Records from a data source

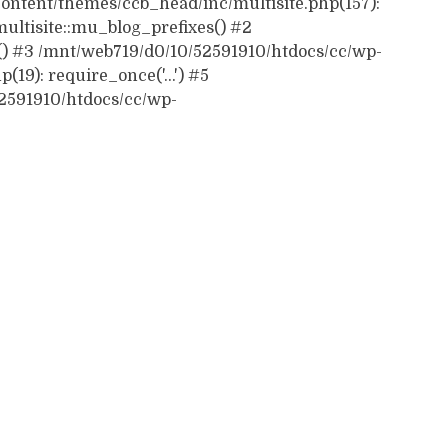
ontent/themes/ccb_head/inc/multisite.php(157):
ultisite::mu_blog_prefixes() #2
() #3 /mnt/web719/d0/10/52591910/htdocs/cc/wp-
19): require_once('...') #5
52591910/htdocs/cc/wp-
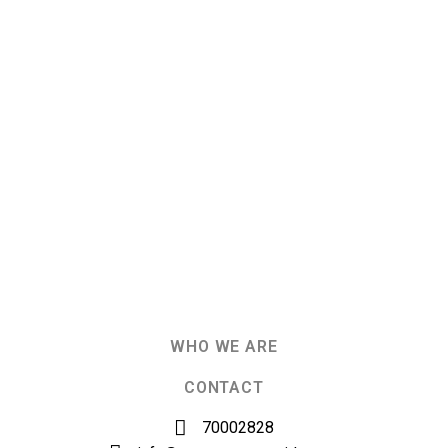
WHO WE ARE
CONTACT
70002828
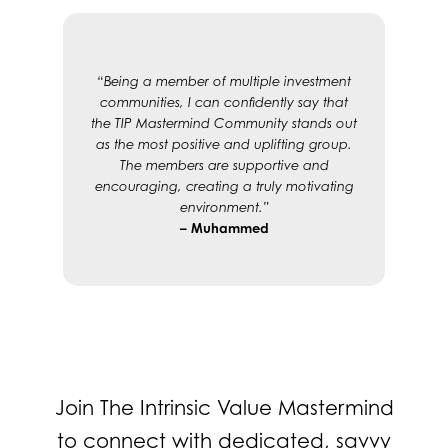
“Being a member of multiple investment
communities, I can confidently say that
the TIP Mastermind Community stands out
as the most positive and uplifting group.
The members are supportive and
encouraging, creating a truly motivating
environment.”
– Muhammed
Join The Intrinsic Value Mastermind
to connect with dedicated, savvy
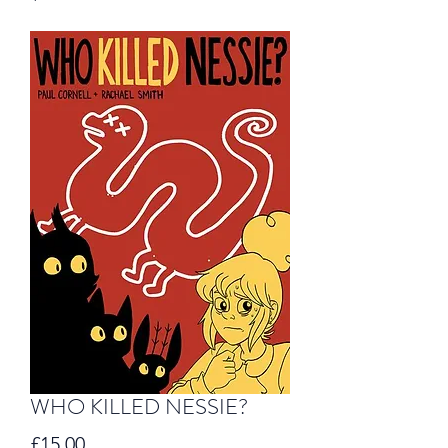
WHO KILLED NESSIE?
Price
£15.00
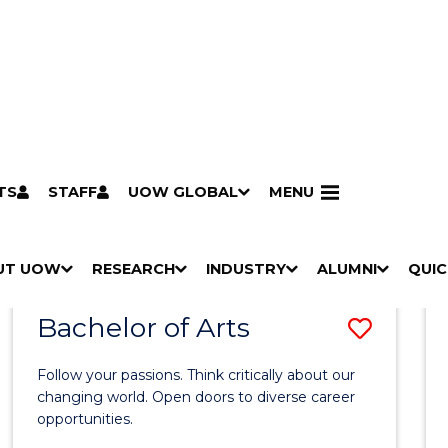
TS
STAFF
UOW GLOBAL
MENU
Search
Search courses by
keyword
UT UOW
Results
RESEARCH
INDUSTRY
ALUMNI
QUIC
S
"
S
"
S
"
S
"
Pathways to university
Scholarships & grants
Accommodation
Moving to Wollongong
Study abroad & exchange
Future students
Schools, Parents & Carers
Alumni
Industry & business
Job seekers
Give to UOW
Volunteer
UOW Sport
Welcome
Campuses & locations
Faculties & schools
Services
High school students
Non-school leavers
Postgraduate students
International students
Reputation & experience
Global presence
Vision & strategy
Aboriginal & Torres Strait Islander Strategy
Campus tours
What's on
Contact us
Our people
Media Centre
Contact us
Our research
Research i
Graduate Research S
H
M
H
M
H
M
H
M
Bachelor of Arts
Save
O
E
O
E
O
E
O
E
W
N
W
N
W
N
W
N
Bache
/
U
/
U
/
U
/
U
Follow your passions. Think critically about our
of
H
H
H
H
changing world. Open doors to diverse career
I
I
I
I
opportunities.
Arts
D
D
D
D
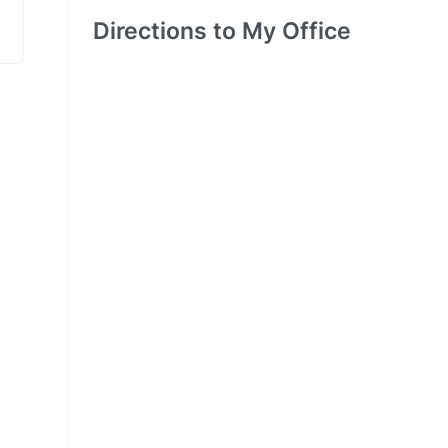
Directions to My Office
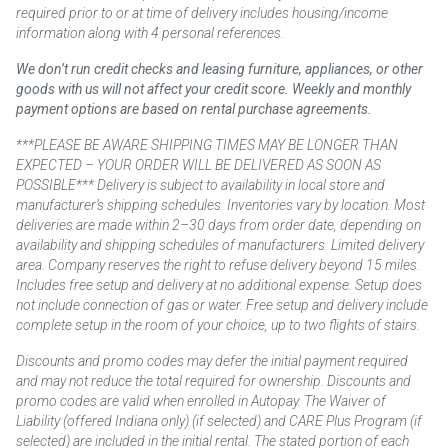
required prior to or at time of delivery includes housing/income
information along with 4 personal references.
We don’t run credit checks and leasing furniture, appliances, or other
goods with us will not affect your credit score. Weekly and monthly
payment options are based on rental purchase agreements.
***PLEASE BE AWARE SHIPPING TIMES MAY BE LONGER THAN
EXPECTED – YOUR ORDER WILL BE DELIVERED AS SOON AS
POSSIBLE*** Delivery is subject to availability in local store and
manufacturer’s shipping schedules. Inventories vary by location. Most
deliveries are made within 2–30 days from order date, depending on
availability and shipping schedules of manufacturers. Limited delivery
area. Company reserves the right to refuse delivery beyond 15 miles.
Includes free setup and delivery at no additional expense. Setup does
not include connection of gas or water. Free setup and delivery include
complete setup in the room of your choice, up to two flights of stairs.
Discounts and promo codes may defer the initial payment required
and may not reduce the total required for ownership. Discounts and
promo codes are valid when enrolled in Autopay. The Waiver of
Liability (offered Indiana only) (if selected) and CARE Plus Program (if
selected) are included in the initial rental. The stated portion of each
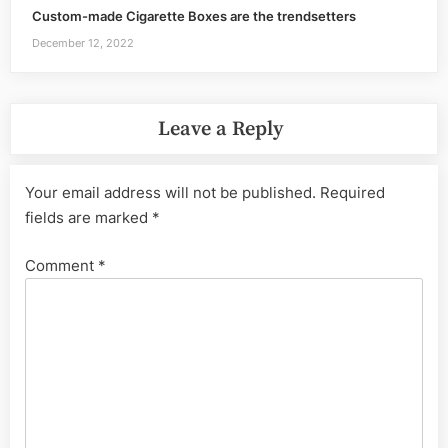
Custom-made Cigarette Boxes are the trendsetters
December 12, 2022
Leave a Reply
Your email address will not be published.
Required
fields are marked
*
Comment
*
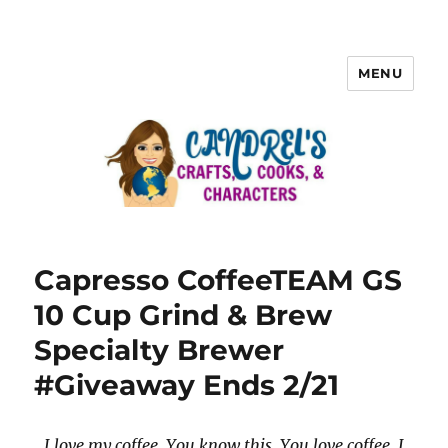
MENU
Capresso CoffeeTEAM GS
10 Cup Grind & Brew
Specialty Brewer
#Giveaway Ends 2/21
I love my coffee. You know this. You love coffee. I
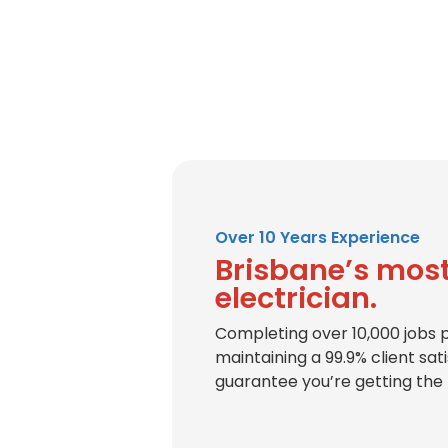
Over 10 Years Experience
Brisbane’s most
electrician.
Completing over 10,000 jobs 
maintaining a 99.9% client sat
guarantee you’re getting the 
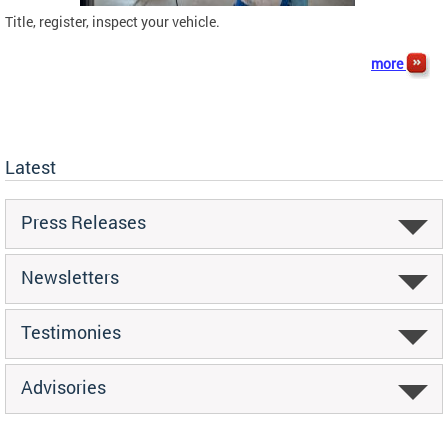
Title, register, inspect your vehicle.
more
Latest
Press Releases
Newsletters
Testimonies
Advisories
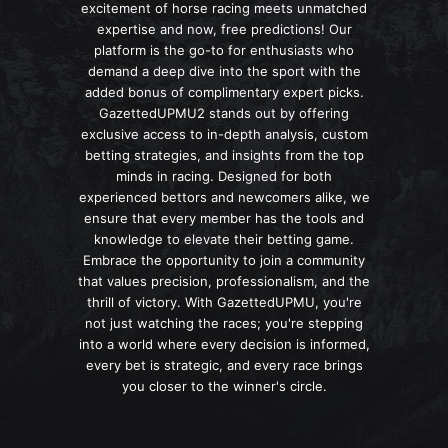
excitement of horse racing meets unmatched
expertise and now, free predictions! Our
platform is the go-to for enthusiasts who
demand a deep dive into the sport with the
added bonus of complimentary expert picks.
GazettedUPMU2 stands out by offering
exclusive access to in-depth analysis, custom
betting strategies, and insights from the top
minds in racing. Designed for both
experienced bettors and newcomers alike, we
ensure that every member has the tools and
knowledge to elevate their betting game.
Embrace the opportunity to join a community
that values precision, professionalism, and the
thrill of victory. With GazettedUPMU, you're
not just watching the races; you're stepping
into a world where every decision is informed,
every bet is strategic, and every race brings
you closer to the winner's circle.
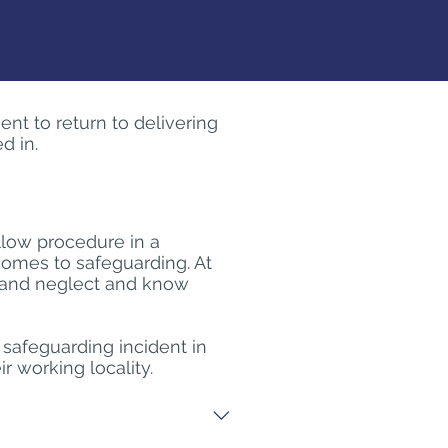
ent to return to delivering
d in.
llow procedure in a
comes to safeguarding. At
e and neglect and know
a safeguarding incident in
 working locality.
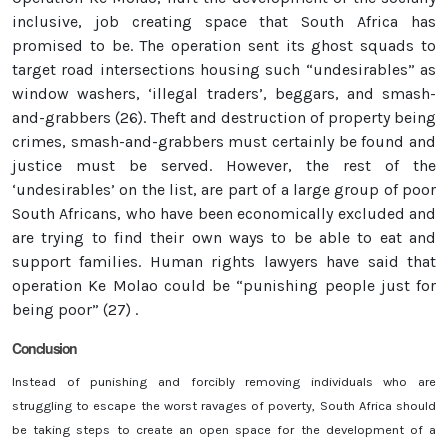
inclusive, job creating space that South Africa has
promised to be. The operation sent its ghost squads to
target road intersections housing such “undesirables” as
window washers, ‘illegal traders’, beggars, and smash-
and-grabbers (26). Theft and destruction of property being
crimes, smash-and-grabbers must certainly be found and
justice must be served. However, the rest of the
‘undesirables’ on the list, are part of a large group of poor
South Africans, who have been economically excluded and
are trying to find their own ways to be able to eat and
support families. Human rights lawyers have said that
operation Ke Molao could be “punishing people just for
being poor” (27) .
Conclusion
Instead of punishing and forcibly removing individuals who are
struggling to escape the worst ravages of poverty, South Africa should
be taking steps to create an open space for the development of a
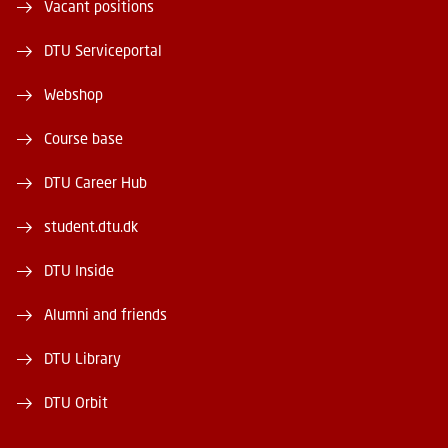
Vacant positions
DTU Serviceportal
Webshop
Course base
DTU Career Hub
student.dtu.dk
DTU Inside
Alumni and friends
DTU Library
DTU Orbit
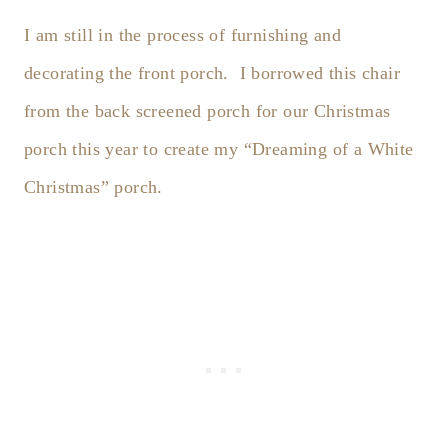
I am still in the process of furnishing and
decorating the front porch. I borrowed this chair
from the back screened porch for our Christmas
porch this year to create my “Dreaming of a White
Christmas” porch.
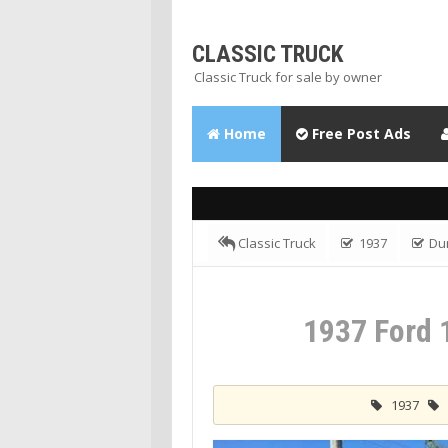
CLASSIC TRUCK
Classic Truck for sale by owner
Home
Free Post Ads
Classic Truck
1937
Du
Dump
1937 Ford 
1937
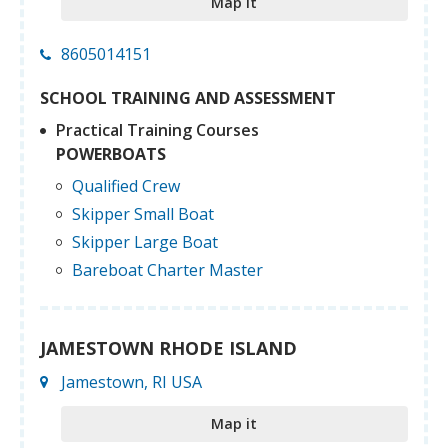
Map it
8605014151
SCHOOL TRAINING AND ASSESSMENT
Practical Training Courses
POWERBOATS
Qualified Crew
Skipper Small Boat
Skipper Large Boat
Bareboat Charter Master
JAMESTOWN RHODE ISLAND
Jamestown, RI USA
Map it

## Required work
Identify every line in the listing that contains the word "their", treating uppercase and lowercase as different, and copy each of those lines.

## Result
knowledge to elevate their betting game.
are trying to find their own ways to be able to eat and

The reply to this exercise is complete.